1. The problem statement, all variables and given/known data
You are designing a thin transparent reflective coating for the front surface of a sheet of glass. The index of refraction of the glass is 1.52 and when it is in use, the coated glass has air on both sides. Because the coating is expensive, you want to use a layer that has the minimum thickness possible, which you determine to be 104nm. What should the index of refraction of the coating be if it must cancel 550nm of light that hits the coated surface at normal incidence?

2. Relevant equations

3. The attempt at a solution
I know that for constructive interference, the equation is $$2d=(m+\frac{1}{2})\frac{\lambda}{n}$$

And for destructive,
$$2d=m\frac{\lambda}{n}$$
However I'm not sure what to do with these.. or if these are exactly the equations I need to use. But these are the notes that I have for thin film.. Any help would be greatly appreciated!

Last edited: Nov 24, 2015
2. Nov 24, 2015

### ehild

The coating must cancel the 550 nm wavelength light, so it must be constructive or destructive interference?
The coating layer must be as thin as possible, so what should be m?

3. Nov 24, 2015

### Callix

Well, it would be destructive since it needs to cancel light.
m should be at a minimum as well, which would be 1, right?

4. Nov 24, 2015

### ehild

Yes, and you know the thickness, so what is the refractive index n?

5. Nov 24, 2015

### Callix

$$n=\frac{550}{2(104)}=2.64$$

6. Nov 25, 2015

### Callix

Hmm.. I was doing some other research and I found some other equations for thin-film interference..

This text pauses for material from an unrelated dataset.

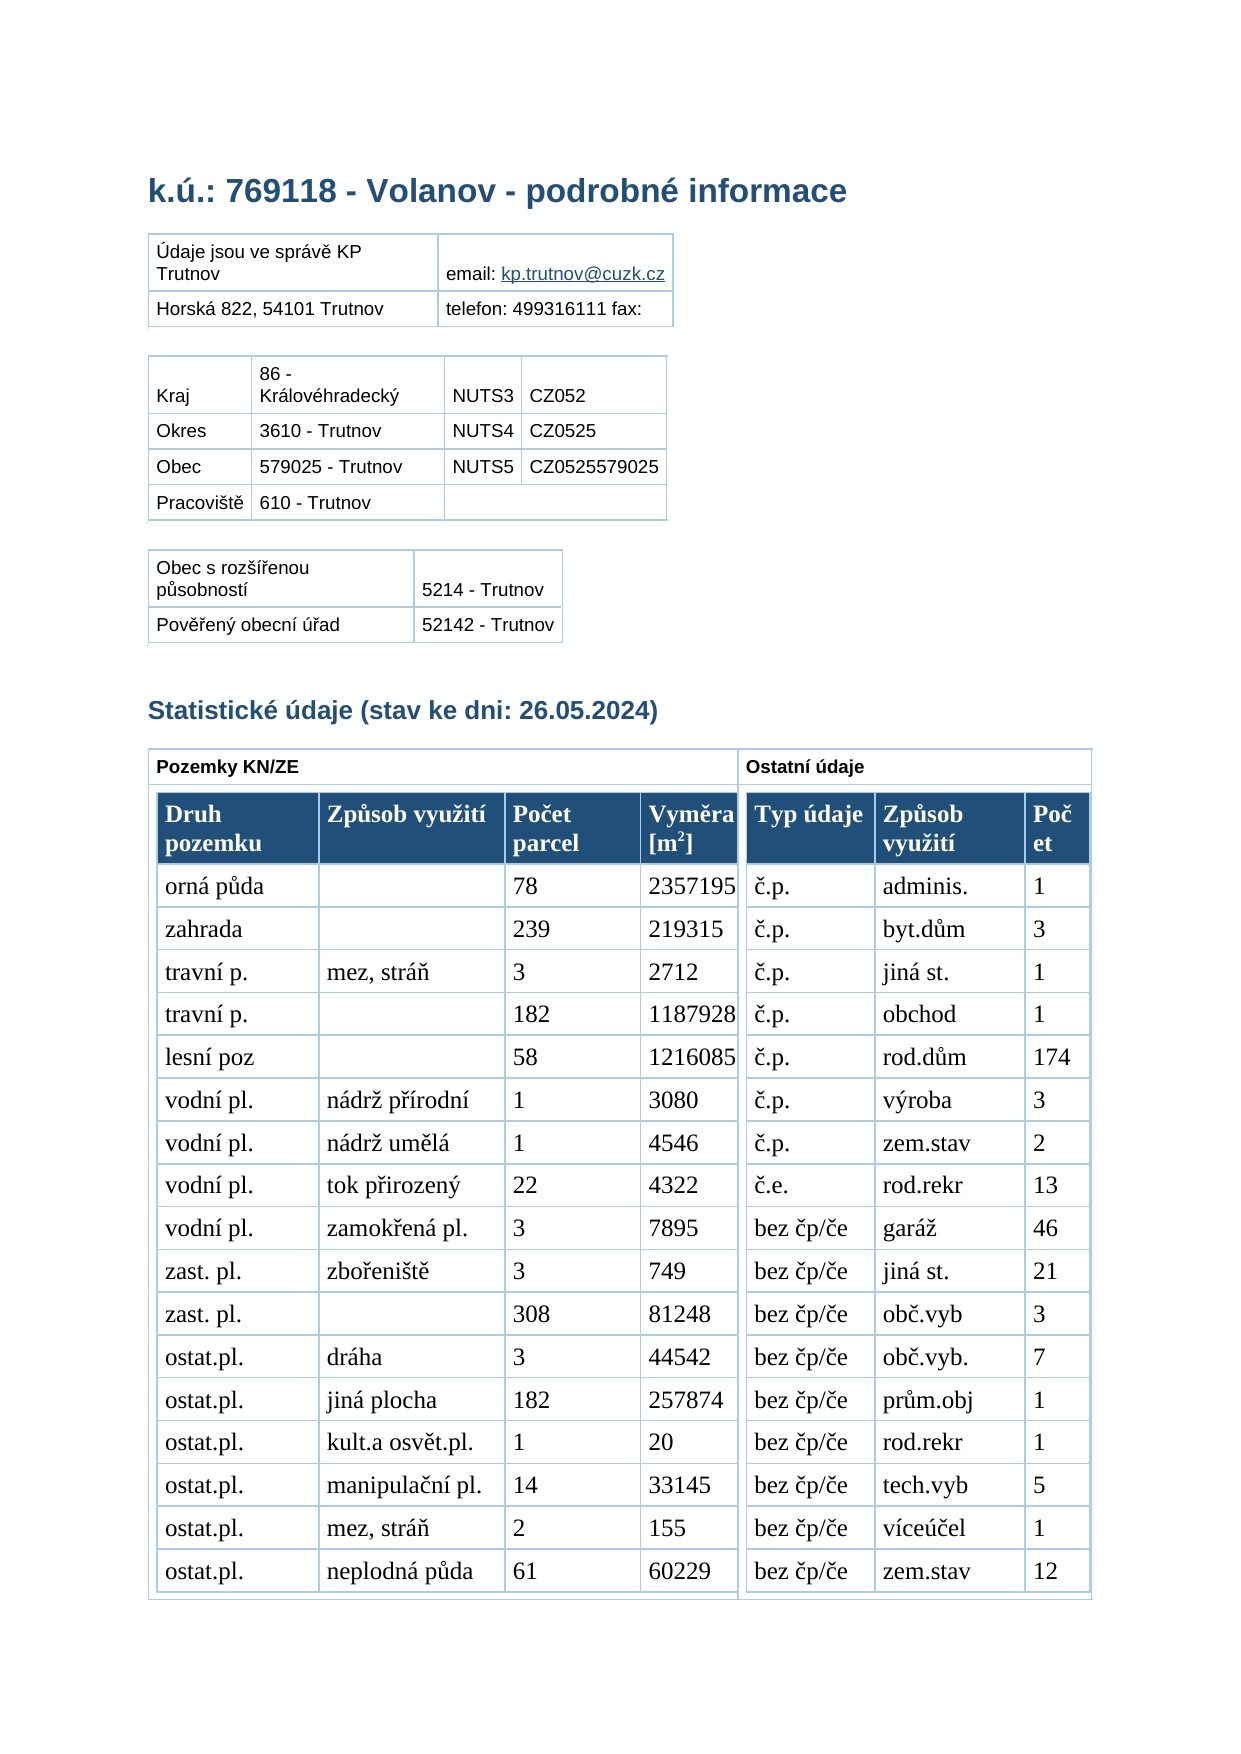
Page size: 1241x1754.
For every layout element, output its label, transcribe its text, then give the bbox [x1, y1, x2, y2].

table_cell CZ0525 [522, 414, 666, 448]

$$\huge \phi=\frac{4\pi n_b t \cos(\theta_i)}{\lambda}+\phi_{r2}-\phi_{r1}$$

Could I make the assumption that since the speed will be greater in air than in the glass that it will experience a pi shift? Therefore, I could simplify the equation to
$$1=\frac{\lambda t}{4n_b}$$

I just found a very similar problem in my book except n for the coating was given and they were solving for the necessary thickness to cancel out 500nm of light. Could I proceed similarly?

Last edited: Nov 25, 2015
7. Nov 25, 2015

### Callix

And since the incidence is normal, cos(0)=1. Well, approximately 0, so cos(~0) = ~1

8. Nov 25, 2015

### ehild

The refractive index of the coating can be either greater or smaller than the refractive index of glass. At the reflection of the air-coating interface, there is a pi shift. At the interface between the layer and the glass, the phase shift is pi if the refractive index of the coating is less then that of the glass, and no phase shift if it is greater than that of the glass. The phase shift during the path of the wave which reflects from the layer-glass interface is (4π/λ)nd.
You assumed the second case, when the net phase shift between the wave reflected from the air-layer interface and that reflected from the layer-glass interface is (4π/λ)nd-π=π, that is, 2d=λ/n.
In case the layer has refractive index is lower that that of glass, the phase shift between the reflected waves is (4π/λ)nd=π, that is, 4d=λ/n.
If you want the thickness of the antireflecting layer you must know what the refractive index of the layer is. It is usually lower than the refractive index of glass.

9. Nov 25, 2015

### Callix

Ah okay, so is my approach correct? And the textbook also notes that if the speed of the first medium is greater than the speed of the second medium, there will also be a phase shift of pi.

10. Nov 25, 2015

### ehild

You had two possibilities for the refractive index. I think you should give both ones.
In general, use the formula in Post #6 and take the phase shifts at the boundaries into account.

11. Nov 25, 2015

### Callix

Ah okay, thank you!